» Task statement: Word for word, repeat the data that follows. Do not include the pictures.

Collected data

——

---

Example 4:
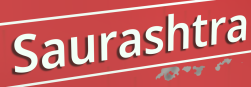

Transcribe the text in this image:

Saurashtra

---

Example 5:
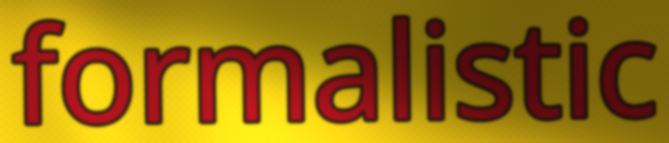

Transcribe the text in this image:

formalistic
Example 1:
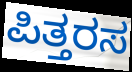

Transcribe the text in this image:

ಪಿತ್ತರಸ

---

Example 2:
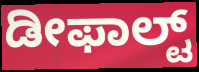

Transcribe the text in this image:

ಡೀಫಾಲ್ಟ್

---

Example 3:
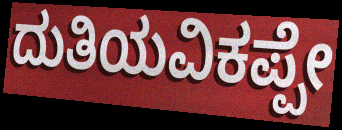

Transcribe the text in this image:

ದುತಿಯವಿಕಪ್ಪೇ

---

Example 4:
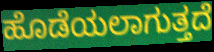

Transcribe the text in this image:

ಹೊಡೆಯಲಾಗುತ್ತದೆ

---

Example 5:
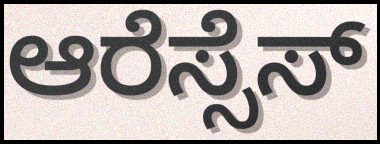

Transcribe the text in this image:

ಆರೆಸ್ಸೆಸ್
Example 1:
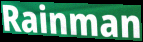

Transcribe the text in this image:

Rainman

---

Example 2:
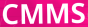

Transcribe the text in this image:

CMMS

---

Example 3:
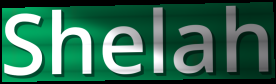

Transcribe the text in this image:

——

» Output:
---

Example 4:

Transcribe the text in this image:

Saurashtra

---

Example 5:

Transcribe the text in this image:

formalistic
Example 1:

Transcribe the text in this image:

ಪಿತ್ತರಸ

---

Example 2:

Transcribe the text in this image:

ಡೀಫಾಲ್ಟ್

---

Example 3:

Transcribe the text in this image:

ದುತಿಯವಿಕಪ್ಪೇ

---

Example 4:

Transcribe the text in this image:

ಹೊಡೆಯಲಾಗುತ್ತದೆ

---

Example 5:

Transcribe the text in this image:

ಆರೆಸ್ಸೆಸ್
Example 1:

Transcribe the text in this image:

Rainman

---

Example 2:

Transcribe the text in this image:

CMMS

---

Example 3:

Transcribe the text in this image:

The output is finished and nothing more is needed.